El Centrocampista

Viva Espana! A season of redemption for Spanish football

Ronaldo & Diego Costa

When Marca’s back-page depicted a crestfallen Jordi Alba on his knees following his team’s 7-0 aggregate defeat at the hands of Bayern Munich in May 2013, the young full-back personified the mood of a nation: Spain’s time was over – now “inane and soulless”, according to Spanish daily AS. The Bundesliga was the future.

As one British journalist wrote at the time: “The European balance of power has moved north (to Germany).”

Yet a year on from that fateful week, Spanish football has enjoyed arguably the greatest season of all time.

Before a ball had even been kicked, mouths were watering at the arrivals of samba sensation Neymar and Gareth Bale, the world’s most expensive player.

The Brazilian had a mediocre inaugural season at Barcelona, distracted by his own transfer turmoil and petrified of injury prior to this summer’s World Cup. Nevertheless, he fought for the cause when least expected, thriving in Messi’s absence and starring in Barca’s dismal Champions League performances against Atletico Madrid. He will offer much more next season.

Bale, on the other hand, has already provided Los Blancos faithful with memories they will forever cherish.

First, the Copa Del Rey final, dubbed “The Bale final” after the Welshman raced past Marc Bartra five minutes from time, leaving the pitch in the process, before slotting home to claim Real’s first silverwear of the season.

Then in Lisbon, just nine months after his mega-money move, Bale achieved Galacticos status when his crucial extra-time header helped Real to achieve the unprecedented: “La Decima”.

Yet this season has been about more than just the big two.

Real’s opponents in the penultimate game of the season were neighbours Atletico, producing the first ever all-Madrid Champions League final. El Pupas again in Europe, Atletico ruled domestically – the first team outside of Spain’s dominant duopoly to win La Liga since Rafa Benitez’s Valencia in 2004.

Spearheaded by the world’s best number 9, Atletico have transformed themselves from Spain’s third best side into one of the most feared teams in Europe. Never in the history of Spanish football has a team so successfully adopted such a dogged, never-say-die attitude in order to be crowned champions, typified during their encapsulating showdown with Barca on the final day of the season.

Simeone’s winning machine has been a joy to watch at the Vincente Calderon this season. The challenge now is to keep on winning.

Los Rojiblancos should take heed of Dortmund’s fall from grace if they are to challenge again next season. The yellow-clad Germans were once the darlings of European football, until a poor summer transfer window saw Mario Goetze defect to Bayern and talisman Robert Lewandowski unsettled following his friend’s departure.
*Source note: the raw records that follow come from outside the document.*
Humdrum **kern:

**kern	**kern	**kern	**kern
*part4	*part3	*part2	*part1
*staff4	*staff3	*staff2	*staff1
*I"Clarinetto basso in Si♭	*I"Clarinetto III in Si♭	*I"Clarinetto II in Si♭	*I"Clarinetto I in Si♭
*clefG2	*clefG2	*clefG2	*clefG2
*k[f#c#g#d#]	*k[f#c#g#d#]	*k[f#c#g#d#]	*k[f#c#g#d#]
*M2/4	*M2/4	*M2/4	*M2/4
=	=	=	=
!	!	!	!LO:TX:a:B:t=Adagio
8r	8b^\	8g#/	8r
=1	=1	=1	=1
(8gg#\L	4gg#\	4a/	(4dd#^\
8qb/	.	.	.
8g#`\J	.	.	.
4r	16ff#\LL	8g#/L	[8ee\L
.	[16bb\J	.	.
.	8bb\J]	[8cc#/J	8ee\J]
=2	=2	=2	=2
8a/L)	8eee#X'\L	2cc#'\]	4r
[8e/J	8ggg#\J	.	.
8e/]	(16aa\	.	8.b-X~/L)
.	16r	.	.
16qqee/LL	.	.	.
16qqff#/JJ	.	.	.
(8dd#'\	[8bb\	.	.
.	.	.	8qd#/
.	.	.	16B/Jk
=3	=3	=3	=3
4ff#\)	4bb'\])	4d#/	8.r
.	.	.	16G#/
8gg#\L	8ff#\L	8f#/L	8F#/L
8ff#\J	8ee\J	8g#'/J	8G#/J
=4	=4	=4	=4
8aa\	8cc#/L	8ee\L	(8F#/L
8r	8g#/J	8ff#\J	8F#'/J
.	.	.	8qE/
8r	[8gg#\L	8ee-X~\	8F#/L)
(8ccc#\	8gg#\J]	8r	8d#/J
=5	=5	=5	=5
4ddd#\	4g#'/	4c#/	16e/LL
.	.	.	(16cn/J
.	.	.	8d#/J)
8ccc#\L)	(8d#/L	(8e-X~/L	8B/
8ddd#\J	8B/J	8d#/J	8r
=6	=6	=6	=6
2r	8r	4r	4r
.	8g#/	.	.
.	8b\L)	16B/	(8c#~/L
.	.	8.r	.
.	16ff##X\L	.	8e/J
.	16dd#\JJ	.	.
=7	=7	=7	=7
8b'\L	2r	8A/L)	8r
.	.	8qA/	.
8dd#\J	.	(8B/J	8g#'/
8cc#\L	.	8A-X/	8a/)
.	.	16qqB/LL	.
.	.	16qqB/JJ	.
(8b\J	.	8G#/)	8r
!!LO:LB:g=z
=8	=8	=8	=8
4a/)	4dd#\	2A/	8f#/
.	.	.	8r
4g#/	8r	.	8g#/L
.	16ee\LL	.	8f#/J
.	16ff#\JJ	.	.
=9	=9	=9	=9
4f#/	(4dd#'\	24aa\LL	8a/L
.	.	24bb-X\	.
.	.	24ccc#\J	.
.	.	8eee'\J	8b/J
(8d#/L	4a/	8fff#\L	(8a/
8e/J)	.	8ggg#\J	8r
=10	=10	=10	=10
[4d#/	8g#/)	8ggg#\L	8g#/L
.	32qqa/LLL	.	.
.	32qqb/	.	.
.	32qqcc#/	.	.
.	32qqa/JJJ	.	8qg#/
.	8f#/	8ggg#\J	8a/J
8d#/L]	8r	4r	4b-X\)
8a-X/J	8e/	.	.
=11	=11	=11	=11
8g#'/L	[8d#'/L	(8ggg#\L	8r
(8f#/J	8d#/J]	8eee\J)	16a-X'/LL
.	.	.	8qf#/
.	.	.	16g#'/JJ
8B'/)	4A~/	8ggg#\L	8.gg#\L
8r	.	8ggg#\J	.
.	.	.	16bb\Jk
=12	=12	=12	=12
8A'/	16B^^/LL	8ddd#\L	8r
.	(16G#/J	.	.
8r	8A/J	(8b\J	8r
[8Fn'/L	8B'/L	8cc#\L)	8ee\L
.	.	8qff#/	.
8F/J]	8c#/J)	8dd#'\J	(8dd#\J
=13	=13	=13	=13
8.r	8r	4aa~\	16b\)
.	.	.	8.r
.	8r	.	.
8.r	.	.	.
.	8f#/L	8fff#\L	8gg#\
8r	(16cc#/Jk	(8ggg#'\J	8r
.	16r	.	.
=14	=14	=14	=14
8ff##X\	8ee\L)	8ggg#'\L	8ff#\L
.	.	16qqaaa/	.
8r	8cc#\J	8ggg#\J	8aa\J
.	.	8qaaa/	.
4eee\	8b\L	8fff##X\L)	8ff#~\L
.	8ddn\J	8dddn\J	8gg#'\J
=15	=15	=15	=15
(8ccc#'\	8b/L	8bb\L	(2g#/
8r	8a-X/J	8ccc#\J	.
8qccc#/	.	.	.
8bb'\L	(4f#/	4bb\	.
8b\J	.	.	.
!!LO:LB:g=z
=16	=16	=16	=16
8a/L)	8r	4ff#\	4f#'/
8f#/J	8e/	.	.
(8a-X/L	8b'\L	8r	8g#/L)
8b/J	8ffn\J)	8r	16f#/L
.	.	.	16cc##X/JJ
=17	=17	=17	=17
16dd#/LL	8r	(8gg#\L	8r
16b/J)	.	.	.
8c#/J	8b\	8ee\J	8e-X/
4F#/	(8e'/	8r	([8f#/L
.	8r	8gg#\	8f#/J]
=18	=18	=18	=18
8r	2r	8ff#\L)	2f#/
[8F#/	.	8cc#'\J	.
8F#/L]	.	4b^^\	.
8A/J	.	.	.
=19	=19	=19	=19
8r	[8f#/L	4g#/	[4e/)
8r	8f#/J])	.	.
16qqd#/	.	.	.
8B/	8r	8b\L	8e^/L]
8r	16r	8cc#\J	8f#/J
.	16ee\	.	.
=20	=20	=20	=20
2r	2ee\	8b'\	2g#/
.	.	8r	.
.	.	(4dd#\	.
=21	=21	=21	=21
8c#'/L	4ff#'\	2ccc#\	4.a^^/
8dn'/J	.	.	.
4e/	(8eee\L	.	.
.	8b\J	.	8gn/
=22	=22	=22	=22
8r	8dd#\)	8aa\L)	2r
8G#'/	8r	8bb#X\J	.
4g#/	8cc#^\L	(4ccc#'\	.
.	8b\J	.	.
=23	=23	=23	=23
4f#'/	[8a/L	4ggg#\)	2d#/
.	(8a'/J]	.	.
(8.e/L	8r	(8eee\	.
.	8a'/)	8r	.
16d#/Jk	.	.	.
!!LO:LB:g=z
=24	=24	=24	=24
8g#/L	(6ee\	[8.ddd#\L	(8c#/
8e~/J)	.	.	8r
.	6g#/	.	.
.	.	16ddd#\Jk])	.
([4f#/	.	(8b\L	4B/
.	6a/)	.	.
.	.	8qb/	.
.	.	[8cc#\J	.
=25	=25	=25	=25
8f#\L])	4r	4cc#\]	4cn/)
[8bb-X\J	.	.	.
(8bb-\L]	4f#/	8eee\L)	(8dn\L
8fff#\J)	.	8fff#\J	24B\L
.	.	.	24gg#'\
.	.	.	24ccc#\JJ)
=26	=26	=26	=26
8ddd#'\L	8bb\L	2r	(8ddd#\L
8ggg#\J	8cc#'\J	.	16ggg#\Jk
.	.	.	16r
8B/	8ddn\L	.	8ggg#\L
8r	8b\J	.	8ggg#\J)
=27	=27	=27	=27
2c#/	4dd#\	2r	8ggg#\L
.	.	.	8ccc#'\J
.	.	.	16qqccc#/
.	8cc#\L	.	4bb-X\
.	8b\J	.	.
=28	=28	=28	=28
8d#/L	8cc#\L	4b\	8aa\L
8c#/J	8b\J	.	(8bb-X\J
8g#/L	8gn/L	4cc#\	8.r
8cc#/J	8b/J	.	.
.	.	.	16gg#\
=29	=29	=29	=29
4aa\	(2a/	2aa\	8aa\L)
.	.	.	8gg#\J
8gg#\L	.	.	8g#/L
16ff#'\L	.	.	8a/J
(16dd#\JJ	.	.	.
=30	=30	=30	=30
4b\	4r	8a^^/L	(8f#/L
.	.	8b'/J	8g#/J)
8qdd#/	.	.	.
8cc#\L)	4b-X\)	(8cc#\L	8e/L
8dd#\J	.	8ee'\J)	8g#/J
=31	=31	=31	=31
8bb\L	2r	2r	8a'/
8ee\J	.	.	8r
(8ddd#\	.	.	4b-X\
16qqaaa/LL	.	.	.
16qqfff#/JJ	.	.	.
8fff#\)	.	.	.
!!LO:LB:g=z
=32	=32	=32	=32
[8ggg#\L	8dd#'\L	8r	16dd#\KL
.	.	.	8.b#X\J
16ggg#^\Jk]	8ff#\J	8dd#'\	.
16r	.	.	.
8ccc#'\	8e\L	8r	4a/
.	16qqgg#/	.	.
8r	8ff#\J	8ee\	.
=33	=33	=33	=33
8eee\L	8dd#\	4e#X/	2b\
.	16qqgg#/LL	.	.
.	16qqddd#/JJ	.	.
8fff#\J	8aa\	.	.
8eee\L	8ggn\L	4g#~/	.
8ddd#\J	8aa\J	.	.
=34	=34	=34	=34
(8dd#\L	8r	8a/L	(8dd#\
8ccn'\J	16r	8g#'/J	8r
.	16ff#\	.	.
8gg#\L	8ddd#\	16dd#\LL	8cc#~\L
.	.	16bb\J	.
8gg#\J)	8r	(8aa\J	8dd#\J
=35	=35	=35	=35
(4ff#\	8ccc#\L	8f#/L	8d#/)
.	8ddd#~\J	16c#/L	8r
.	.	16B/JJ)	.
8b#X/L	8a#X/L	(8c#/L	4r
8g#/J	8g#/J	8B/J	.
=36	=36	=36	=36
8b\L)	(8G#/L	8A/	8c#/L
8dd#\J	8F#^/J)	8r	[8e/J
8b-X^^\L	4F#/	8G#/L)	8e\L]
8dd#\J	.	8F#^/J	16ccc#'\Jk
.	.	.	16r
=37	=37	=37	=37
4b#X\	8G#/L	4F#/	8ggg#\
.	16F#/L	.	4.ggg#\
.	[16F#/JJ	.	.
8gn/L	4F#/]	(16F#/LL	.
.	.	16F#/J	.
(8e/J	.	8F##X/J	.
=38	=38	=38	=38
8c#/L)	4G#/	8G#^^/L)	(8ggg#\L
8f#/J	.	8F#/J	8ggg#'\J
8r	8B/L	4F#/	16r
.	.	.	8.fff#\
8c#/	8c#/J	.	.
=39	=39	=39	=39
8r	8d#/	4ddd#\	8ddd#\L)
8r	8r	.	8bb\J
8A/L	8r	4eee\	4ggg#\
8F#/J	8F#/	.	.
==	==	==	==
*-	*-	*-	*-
Here’s hoping Simeone & Co. can avoid becoming just another one-season wonder.

Where Bayern’s financial power has blown away any domestic competition in Germany, this season’s unpredictability has highlighted a remarkable strength-in-depth throughout Spanish football.

Europe’s two major trophies are now occupied by Spanish clubs after Sevilla overcame an enthralling Europa Leaue semi-final with Valencia before beating Benfica on penalties in a nail-biting final.

Unai Emery’s work at the Sanchez Pizjuan this season has been nothing short of remarkable. Given a shoestring budget last summer, the flair and guile in which his side has played this season means that Sevilla is now home to some of the hottest property in European football.

The same can be said for fellow overachievers Villarreal. The Yellow Submarine showed little fear on its return to the top flight and have played some of the most attractive football in the league.

While Sevilla and Sociedad look set to loose key players this summer, big names have been linked with the Castellon club. Is El Madrigal destined to host Champions League football once more? Watch this space.

The 2013-14 La Liga campaign was also the season in which nobody was safe.

With four games remaining just nine points separated 18th-placed Getafe from Levante, in 9th. The month that ensued was nothing short of an all-out dogfight.

Getafe survived the run-in unscathed, drawing at the Nou Camp before beating Sevilla and then Rayo on the final day of the season. Almeria fans would also bask in final-day euphoria after a goalless draw to Bilbao provided the point they needed to stay up.

However, the real drama was unfolding in Pamplona. Convinced that a win would ensure survival, Osasuna’s fans ended up shattering their own stadium when celebrating Oriel Riera’s 12th-minute opener. The home team went on to beat relegated opponents Betis following the stand collapse, but it was not enough to avoid the drop and the two sides will join Valladolid in Segunda Division.

From the Madrid’s to the minnows, it’s been a year to remember for Spanish football. Viva La Roja! And bring on next season!